== Direction ==
Rewrite everything from the line containing "pose: elev=129.3 azim=65.6" down to the line containing "Dot at: (207, 207)", substituting "distance" for each "dist" and keeping everything else the same.

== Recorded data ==
-------------------------
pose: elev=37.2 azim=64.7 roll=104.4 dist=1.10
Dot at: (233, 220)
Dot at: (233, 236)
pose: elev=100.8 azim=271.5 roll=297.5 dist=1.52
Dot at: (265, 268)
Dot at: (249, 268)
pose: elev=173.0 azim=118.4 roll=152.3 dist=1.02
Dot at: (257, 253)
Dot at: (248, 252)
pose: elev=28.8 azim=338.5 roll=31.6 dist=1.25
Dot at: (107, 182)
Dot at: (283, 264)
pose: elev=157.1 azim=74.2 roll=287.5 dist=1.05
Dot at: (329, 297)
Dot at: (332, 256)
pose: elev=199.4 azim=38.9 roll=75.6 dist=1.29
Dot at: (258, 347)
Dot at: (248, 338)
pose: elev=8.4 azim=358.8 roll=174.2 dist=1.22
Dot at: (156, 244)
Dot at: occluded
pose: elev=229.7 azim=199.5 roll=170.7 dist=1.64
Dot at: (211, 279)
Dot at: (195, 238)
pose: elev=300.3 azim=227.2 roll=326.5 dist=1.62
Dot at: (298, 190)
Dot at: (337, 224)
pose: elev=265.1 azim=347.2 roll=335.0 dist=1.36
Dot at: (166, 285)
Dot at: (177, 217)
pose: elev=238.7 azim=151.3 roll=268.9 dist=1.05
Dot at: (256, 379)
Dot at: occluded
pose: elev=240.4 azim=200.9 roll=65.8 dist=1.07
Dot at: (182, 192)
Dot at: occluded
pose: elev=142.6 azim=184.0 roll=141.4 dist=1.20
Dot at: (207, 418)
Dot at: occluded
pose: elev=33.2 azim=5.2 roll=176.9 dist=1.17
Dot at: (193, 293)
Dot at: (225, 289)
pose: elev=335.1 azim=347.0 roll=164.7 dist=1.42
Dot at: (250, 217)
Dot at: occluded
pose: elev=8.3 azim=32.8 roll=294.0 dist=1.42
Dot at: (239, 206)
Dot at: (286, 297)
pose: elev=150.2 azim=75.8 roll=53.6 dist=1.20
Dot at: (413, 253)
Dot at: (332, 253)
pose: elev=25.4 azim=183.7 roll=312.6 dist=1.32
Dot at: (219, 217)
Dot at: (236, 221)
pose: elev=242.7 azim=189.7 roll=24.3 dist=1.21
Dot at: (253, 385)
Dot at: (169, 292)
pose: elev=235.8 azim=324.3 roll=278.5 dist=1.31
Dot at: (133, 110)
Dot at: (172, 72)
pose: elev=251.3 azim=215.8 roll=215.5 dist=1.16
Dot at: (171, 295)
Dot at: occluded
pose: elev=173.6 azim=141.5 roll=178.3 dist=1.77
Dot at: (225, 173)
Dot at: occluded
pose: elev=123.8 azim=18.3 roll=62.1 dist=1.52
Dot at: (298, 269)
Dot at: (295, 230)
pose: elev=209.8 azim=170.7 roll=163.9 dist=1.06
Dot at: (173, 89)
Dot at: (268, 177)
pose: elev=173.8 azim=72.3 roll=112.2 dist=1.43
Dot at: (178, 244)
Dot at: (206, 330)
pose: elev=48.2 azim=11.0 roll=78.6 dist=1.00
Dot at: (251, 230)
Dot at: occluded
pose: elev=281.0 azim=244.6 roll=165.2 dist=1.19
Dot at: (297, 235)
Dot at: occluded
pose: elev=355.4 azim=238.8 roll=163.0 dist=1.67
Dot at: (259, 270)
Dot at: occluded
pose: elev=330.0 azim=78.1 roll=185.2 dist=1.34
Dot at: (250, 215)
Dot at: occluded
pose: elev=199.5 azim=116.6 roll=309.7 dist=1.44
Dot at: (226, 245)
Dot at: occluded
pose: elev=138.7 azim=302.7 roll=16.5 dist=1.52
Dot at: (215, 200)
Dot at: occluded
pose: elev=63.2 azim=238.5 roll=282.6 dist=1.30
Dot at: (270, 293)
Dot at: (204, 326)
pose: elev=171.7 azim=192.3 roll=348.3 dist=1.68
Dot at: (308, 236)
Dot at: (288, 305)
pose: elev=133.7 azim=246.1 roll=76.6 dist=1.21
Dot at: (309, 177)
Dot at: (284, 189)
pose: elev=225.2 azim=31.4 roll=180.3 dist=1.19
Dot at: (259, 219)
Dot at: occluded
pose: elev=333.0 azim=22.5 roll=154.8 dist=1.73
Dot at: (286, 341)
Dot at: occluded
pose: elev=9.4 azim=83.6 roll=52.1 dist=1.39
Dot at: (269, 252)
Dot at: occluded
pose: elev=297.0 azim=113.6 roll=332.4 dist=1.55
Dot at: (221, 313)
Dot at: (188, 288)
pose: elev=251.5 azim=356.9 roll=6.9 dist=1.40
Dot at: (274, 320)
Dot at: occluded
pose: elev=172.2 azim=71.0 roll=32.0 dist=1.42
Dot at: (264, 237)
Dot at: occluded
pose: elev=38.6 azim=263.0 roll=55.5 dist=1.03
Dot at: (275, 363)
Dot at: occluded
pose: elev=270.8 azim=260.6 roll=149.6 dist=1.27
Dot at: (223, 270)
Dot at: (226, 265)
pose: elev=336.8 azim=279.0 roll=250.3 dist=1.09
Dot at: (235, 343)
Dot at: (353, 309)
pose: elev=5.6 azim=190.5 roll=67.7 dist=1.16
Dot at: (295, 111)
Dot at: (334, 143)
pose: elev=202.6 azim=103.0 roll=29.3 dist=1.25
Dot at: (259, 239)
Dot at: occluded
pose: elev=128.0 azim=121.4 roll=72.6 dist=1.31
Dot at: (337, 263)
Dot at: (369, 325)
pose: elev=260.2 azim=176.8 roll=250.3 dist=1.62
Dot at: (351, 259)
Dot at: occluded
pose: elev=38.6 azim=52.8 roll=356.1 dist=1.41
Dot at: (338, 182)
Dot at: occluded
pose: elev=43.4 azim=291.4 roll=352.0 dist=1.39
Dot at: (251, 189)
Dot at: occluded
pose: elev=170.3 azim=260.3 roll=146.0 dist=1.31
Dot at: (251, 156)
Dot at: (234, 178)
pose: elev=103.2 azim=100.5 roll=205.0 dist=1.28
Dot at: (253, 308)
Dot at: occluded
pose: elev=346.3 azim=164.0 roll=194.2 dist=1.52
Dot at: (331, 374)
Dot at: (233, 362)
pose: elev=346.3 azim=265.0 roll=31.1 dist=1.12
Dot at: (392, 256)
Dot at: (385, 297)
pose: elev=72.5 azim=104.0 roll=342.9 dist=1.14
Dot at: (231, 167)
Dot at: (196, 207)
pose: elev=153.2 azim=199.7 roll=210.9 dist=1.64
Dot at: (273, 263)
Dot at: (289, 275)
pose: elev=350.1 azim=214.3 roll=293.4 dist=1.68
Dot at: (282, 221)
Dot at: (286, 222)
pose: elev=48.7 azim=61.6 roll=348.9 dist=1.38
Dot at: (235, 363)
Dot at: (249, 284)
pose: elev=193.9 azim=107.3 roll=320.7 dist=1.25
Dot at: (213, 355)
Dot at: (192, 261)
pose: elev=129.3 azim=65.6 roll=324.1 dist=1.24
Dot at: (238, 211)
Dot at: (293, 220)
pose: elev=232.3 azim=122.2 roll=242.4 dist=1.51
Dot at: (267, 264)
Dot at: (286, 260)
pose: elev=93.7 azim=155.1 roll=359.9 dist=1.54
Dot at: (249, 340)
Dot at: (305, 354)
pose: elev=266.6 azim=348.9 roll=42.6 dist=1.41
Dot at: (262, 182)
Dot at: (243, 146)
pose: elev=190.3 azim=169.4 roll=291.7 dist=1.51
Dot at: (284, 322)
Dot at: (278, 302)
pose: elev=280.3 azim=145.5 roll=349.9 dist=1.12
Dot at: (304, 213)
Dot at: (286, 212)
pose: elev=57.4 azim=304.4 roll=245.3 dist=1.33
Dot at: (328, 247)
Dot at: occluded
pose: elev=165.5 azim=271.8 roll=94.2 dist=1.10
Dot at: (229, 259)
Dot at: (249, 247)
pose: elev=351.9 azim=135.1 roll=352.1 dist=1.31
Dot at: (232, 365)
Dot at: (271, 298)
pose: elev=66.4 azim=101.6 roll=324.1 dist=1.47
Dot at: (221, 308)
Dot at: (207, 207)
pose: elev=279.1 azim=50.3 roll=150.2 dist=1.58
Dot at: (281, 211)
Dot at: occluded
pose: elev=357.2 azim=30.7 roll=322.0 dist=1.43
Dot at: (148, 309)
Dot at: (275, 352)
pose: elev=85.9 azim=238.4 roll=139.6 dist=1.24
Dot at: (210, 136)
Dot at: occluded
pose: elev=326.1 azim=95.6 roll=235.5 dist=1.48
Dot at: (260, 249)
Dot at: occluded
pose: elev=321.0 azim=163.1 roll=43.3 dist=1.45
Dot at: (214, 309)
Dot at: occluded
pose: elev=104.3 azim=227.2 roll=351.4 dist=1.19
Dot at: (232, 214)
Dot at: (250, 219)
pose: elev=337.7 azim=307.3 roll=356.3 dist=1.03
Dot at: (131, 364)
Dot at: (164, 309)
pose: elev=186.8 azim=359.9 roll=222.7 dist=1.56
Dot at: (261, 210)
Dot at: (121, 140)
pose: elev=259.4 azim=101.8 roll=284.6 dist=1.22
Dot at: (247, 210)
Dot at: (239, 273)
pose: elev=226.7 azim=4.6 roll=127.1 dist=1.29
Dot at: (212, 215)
-------------------------
== Output for this task ==
pose: elev=129.3 azim=65.6 roll=324.1 distance=1.24
Dot at: (238, 211)
Dot at: (293, 220)
pose: elev=232.3 azim=122.2 roll=242.4 distance=1.51
Dot at: (267, 264)
Dot at: (286, 260)
pose: elev=93.7 azim=155.1 roll=359.9 distance=1.54
Dot at: (249, 340)
Dot at: (305, 354)
pose: elev=266.6 azim=348.9 roll=42.6 distance=1.41
Dot at: (262, 182)
Dot at: (243, 146)
pose: elev=190.3 azim=169.4 roll=291.7 distance=1.51
Dot at: (284, 322)
Dot at: (278, 302)
pose: elev=280.3 azim=145.5 roll=349.9 distance=1.12
Dot at: (304, 213)
Dot at: (286, 212)
pose: elev=57.4 azim=304.4 roll=245.3 distance=1.33
Dot at: (328, 247)
Dot at: occluded
pose: elev=165.5 azim=271.8 roll=94.2 distance=1.10
Dot at: (229, 259)
Dot at: (249, 247)
pose: elev=351.9 azim=135.1 roll=352.1 distance=1.31
Dot at: (232, 365)
Dot at: (271, 298)
pose: elev=66.4 azim=101.6 roll=324.1 distance=1.47
Dot at: (221, 308)
Dot at: (207, 207)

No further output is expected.